How to evaluate a project as best fit for RUP or not, what alterations will be required to follow RUP and Agile at iteration levels....remember the questions I had in mind! Today, I found a case of mid-sized financial institutions, adopted the RUP and wanted to tailor it with Enterprise Management concepts from the EUP, in particular they wanted to ensure that the Inception phase and Elaboration phase efforts of individual projects were supported by enterprise-level requirements, architecture, and reuse efforts. This case has also elaborated upon the alterations that can be done to RUP to make it a success. The writer has described very clearly how they started and what support did they get from the management. They were able to get ahead with the inception and elaboration phase when the issues actually started. Please refer to the following link :
http://www.agilemodeling.com/essays/agileModelingRUP.htm#CaseStudy
I have been hearing about SOA from some time, so here comes again a puzzle of my mind: How good is to adopt RUP for SOA Methodology? But Fortunately, I didn’t have to wait too long for this answer; I found it the same night. Eric Roch, a chief technologist for SOA Methodology has a same question on one of the SOA blogs to which he answered and said
While it's possible to run SOA projects in an XP fashion, major concern is that the lack of rigor can lead to an incomplete or inconsistent process around business domains (how they are linked to form composites), the common information model (schemas representing common business objects), and interface design specifications. Since these deliverables become the basis for future reuse, process consistency is critical. It is possible to create lightweight instance of RUP as the SOA methodology for design deliverables. RUP's iterative nature and focus on architecture early in the process are well-suited for SOA. The key to success is to keep the process lightweight and iterative.

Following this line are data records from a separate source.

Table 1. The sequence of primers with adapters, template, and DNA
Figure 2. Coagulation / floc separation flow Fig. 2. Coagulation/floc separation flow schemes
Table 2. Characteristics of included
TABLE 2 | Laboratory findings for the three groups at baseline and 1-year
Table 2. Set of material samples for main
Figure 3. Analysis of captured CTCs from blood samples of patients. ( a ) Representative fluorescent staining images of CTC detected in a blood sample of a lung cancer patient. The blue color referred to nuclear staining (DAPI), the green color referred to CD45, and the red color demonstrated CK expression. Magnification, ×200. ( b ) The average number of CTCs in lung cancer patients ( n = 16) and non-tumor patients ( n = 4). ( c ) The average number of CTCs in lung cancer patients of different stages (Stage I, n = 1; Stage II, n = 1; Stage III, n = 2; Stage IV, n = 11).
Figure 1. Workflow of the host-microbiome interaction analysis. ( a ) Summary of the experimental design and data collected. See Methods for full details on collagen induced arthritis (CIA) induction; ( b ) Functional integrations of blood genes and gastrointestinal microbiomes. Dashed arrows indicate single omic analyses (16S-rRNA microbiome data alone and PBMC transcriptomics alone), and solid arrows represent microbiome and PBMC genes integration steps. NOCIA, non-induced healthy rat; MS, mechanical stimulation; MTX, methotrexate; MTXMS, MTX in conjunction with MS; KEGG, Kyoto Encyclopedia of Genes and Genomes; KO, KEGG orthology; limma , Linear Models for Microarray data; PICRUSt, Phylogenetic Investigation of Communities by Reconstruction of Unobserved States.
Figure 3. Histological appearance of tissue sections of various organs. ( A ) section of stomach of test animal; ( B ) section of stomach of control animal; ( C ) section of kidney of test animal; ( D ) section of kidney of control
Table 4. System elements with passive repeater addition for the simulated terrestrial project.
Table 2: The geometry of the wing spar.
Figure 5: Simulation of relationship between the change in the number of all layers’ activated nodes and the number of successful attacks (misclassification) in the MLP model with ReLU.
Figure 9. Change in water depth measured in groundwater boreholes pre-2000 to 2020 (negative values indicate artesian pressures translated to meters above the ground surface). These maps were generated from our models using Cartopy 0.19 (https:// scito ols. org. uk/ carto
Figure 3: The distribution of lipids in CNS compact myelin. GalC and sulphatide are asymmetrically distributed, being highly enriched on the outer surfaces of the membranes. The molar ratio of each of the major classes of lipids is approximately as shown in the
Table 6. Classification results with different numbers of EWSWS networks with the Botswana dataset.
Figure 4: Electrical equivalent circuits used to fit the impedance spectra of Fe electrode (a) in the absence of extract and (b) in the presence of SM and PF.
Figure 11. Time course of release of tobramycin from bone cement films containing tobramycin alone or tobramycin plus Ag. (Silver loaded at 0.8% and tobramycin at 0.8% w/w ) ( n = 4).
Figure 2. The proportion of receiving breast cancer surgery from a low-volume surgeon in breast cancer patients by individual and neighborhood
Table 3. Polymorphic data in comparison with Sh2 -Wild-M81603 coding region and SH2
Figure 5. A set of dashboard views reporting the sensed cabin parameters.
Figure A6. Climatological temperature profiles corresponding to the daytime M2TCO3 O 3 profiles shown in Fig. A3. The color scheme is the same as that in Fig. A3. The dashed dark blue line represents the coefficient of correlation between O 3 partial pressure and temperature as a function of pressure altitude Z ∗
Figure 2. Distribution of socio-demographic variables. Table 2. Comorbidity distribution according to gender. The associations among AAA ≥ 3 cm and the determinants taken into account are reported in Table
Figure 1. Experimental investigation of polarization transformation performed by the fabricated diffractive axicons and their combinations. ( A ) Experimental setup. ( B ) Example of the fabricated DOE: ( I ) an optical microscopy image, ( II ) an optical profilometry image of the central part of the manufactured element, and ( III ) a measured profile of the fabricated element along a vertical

What you want to avoid though the methodology is the lack of standards being a barrier to reuse. You don't want to go back and have to look at code to determine what a service does or try to decipher an XML schema to understand its semantics. This is where a set of minimum design deliverables become most valuable. It is much easier to look at a one or two page use case to understand what a service does and a sequence diagram to understand service invocation than to look at code.
All set for getting started but you need to think about what documentation you will leave behind for future developers who wish to use your services. They must at least know that the service exists, what it does and what is the meaning of the data it uses.”
Further, he agrees to the argument that it is impossible to understand a holistic view of the end goal of enterprise-wide SOA. But it is possible to decompose SOA into manageable domains with a strategy to integrate domains and means to handle schema and interface changes through versioning. Hence, he firmly suggests that, Services documentation should include a system level use case, a UML sequence diagram to detail the SOAP message interactions (even if they are simple request and replies there are often exception messages), an annotated XML schema and the semantics for message transformation (from an external canonical message to an internal native format) if transformation is required. It really does not take much time to create these deliverables and they promote the reuse of your services.